A new poll was just released for the Arkansas Senate race, the results of which give challenger Rep. Tom Cotton (R) a discernible seven-point lead over incumbent Sen. Mark Pryor (D). According to The Polling Company, Inc./Woman Trend for the Citizens United Political Victory Fund (Dec. 6-7; 400 registered Arkansas voters) Rep. Cotton projects to a 48-41 percent advantage. In an early race that features both candidates already airing television ads, this poll is the first to give either man a significant lead beyond the margin of error.
The Arkansas Senate race so far is performing relative to the national swing. When the Democrats were soaring during the government shutdown, Pryor took the lead. Now that Republicans are rebounding nationally, Cotton has likewise come back to erase his previous deficit and move significantly past the incumbent.
The early polling and trends reflecting the wild national movement we’ve seen during the latter part of 2013 suggest that this race will be extremely volatile throughout the next year and maintains an uncertain conclusion.
Public Policy Polling’s latest Michigan study is producing conflicting signals. The survey (Dec. 5-8; 1,034 registered Michigan voters) shows Republican Terri Lynn Land taking a two-point 42-40 percent lead over Rep. Gary Peters (D-MI-14) in the open Senate race, which might suggest a statewide Republican upswing. This is the first poll giving Land an advantage, though others have shown the contest tied or within a tight margin of error.
Once again, yet another poll portends a close Wolverine State Senate race. Though most national political analysts forecast a comfortable Peters victory, the survey research continues to tell a different story.
But the Democrats receive encouragement from the governor’s race data.
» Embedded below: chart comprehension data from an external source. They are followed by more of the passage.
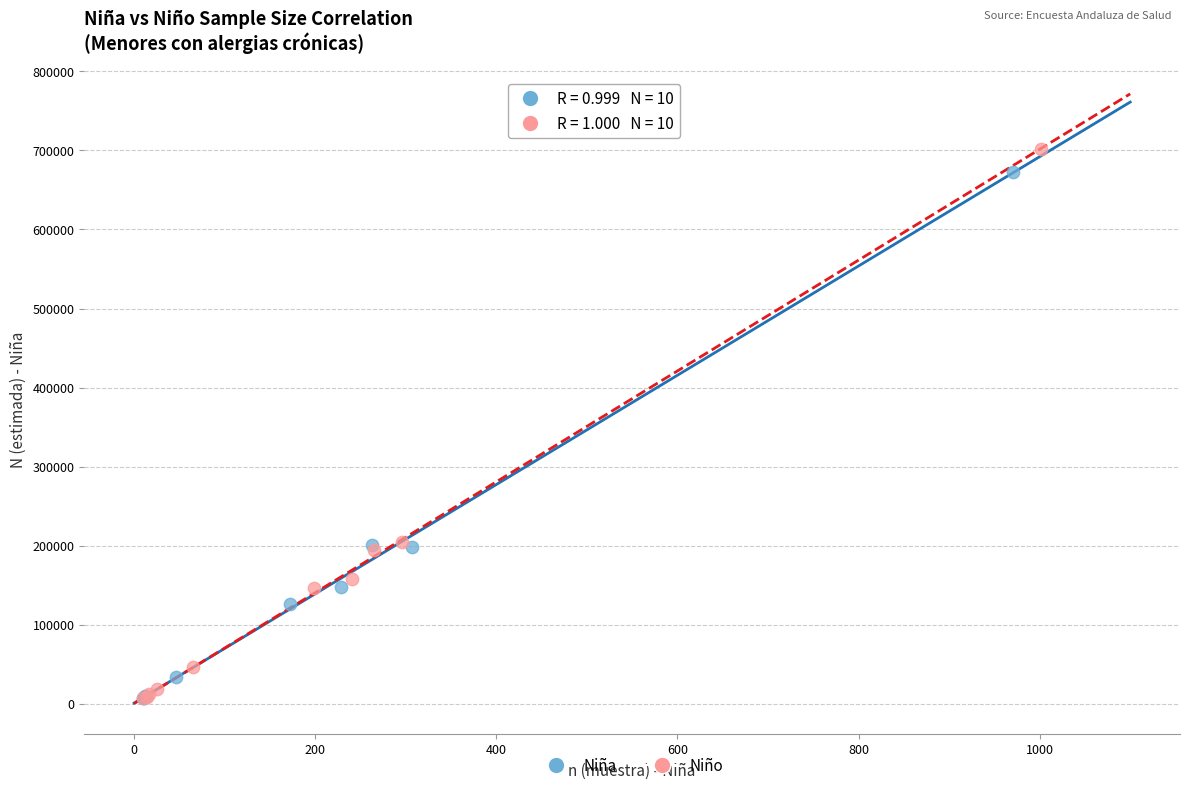

Which series has the widest spread of Y values?

Niño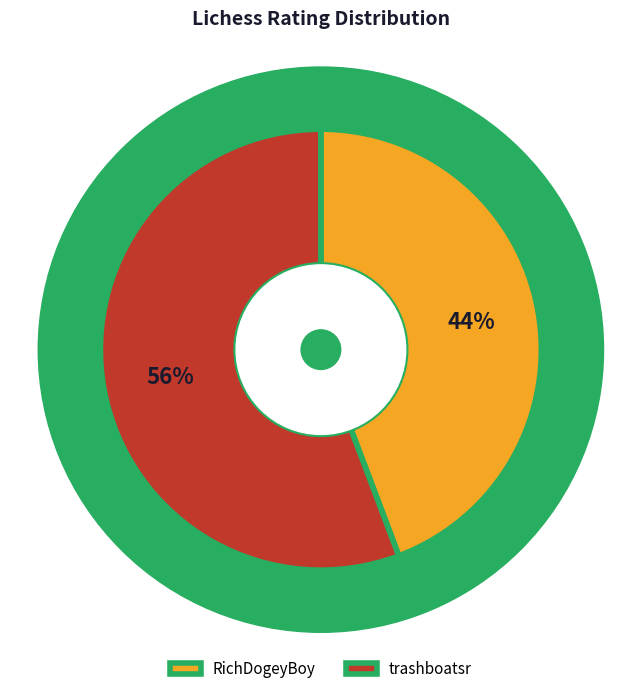

What percentage is the trashboatsr slice, to the nearest percent?

56%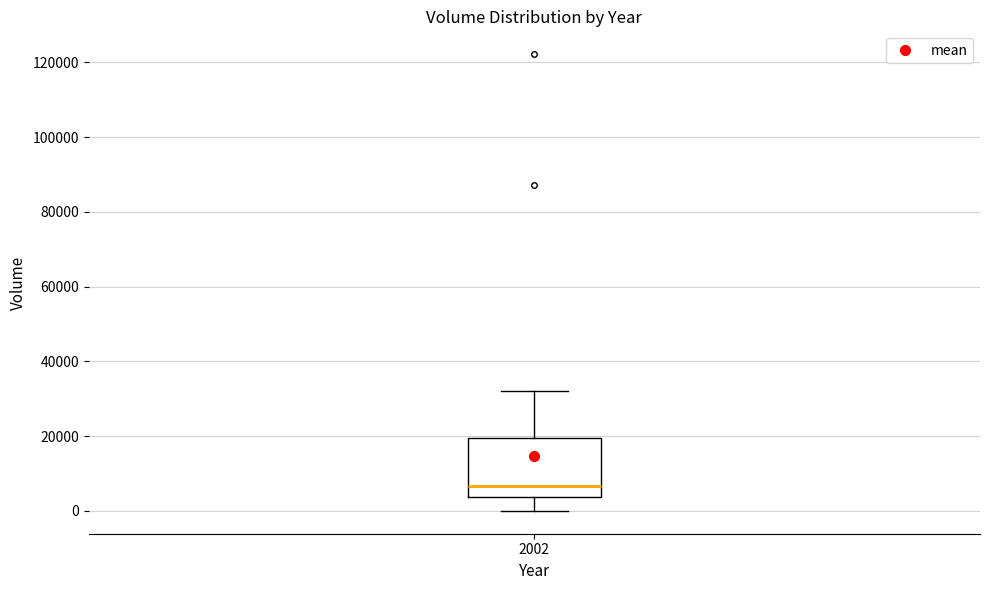

Read this box plot against the y-axis: the position of the median line, the range covered by the box, and the ends of both whiskers. The values are not printed on the chart, so give them approximately, as read against the axis.

median 6000, box 4000 to 20000, whiskers 0 to 32000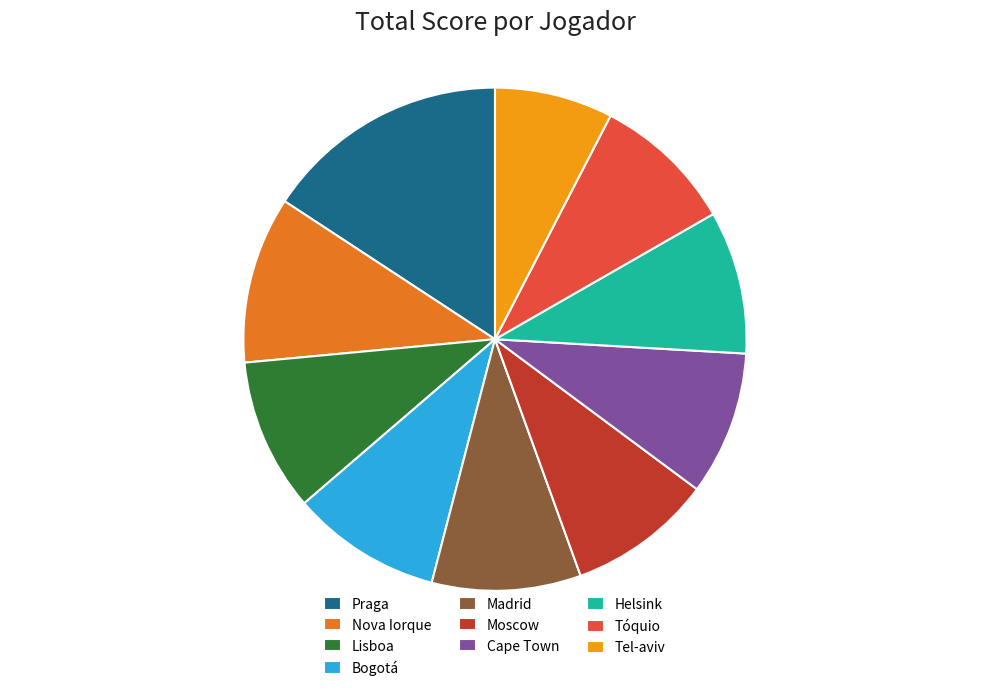

The Moscow slice represents 9% of the pie. True or false?

True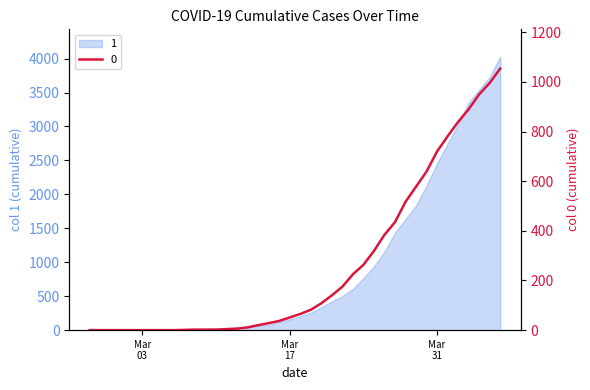

List the labels in order of value, largest first.

2020-04-06, 2020-04-05, 2020-04-04, 2020-04-03, 2020-04-02, 2020-04-01, 2020-03-31, 2020-03-30, 2020-03-29, 2020-03-28, 2020-03-27, 2020-03-26, 2020-03-25, 2020-03-24, 2020-03-23, 2020-03-22, 2020-03-21, 2020-03-20, 2020-03-19, 2020-03-18, 2020-03-17, 2020-03-16, 2020-03-15, 2020-03-14, 2020-03-13, 2020-03-12, 2020-03-11, 2020-03-08, 2020-03-09, 2020-03-10, 2020-03-07, 2020-02-27, 2020-02-28, 2020-02-29, 2020-03-01, 2020-03-02, 2020-03-03, 2020-03-04, 2020-03-05, 2020-03-06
There, incumbent Republican Rick Snyder records only a 44-40 percent advantage over former Rep. Mark Schauer (D-MI-7), the consensus Democratic candidate.
The two results seem to conflict. With Land on the upswing in the Senate race, it would seem likely that Gov. Snyder would be expanding his edge over Schauer, rather experiencing a decline. This tells us that the sampling universe is responding to the individual candidates as opposed to the political parties they represent.
As in the Arkansas race, these Michigan campaigns are far from being decided.
Clark Wins in Massachusetts
As predicted, Massachusetts state Sen. Katherine Clark (D) easily won the 5th Congressional District special election last night for the right to succeed Sen. Ed Markey (D) in his vacated House seat. The senator held the congressional seat for 36-plus years prior to his winning the special statewide election earlier this year.
In the Boston suburban seat that lies to the north and west of the city, and includes the communities of Revere, Medford, Malden, Cambridge, and Framingham, Clark took 66 percent of the vote compared to Republican Frank Addivinola’s 32 percent. The total turnout was just over 60,000 individuals, low for a special general election but not a surprising number considering that the race wasn’t competitive.
Clark will be sworn into the House after the state certifies the result. She will stand for a full term in the regular 2014 election. Next Tuesday, the AL-1 special election is scheduled and voters will almost assuredly elect Republican Bradley Byrne. Concluding these two special elections will mean the House vacancy total will be down to only the late Rep. Bill Young’s (R) FL-13 seat.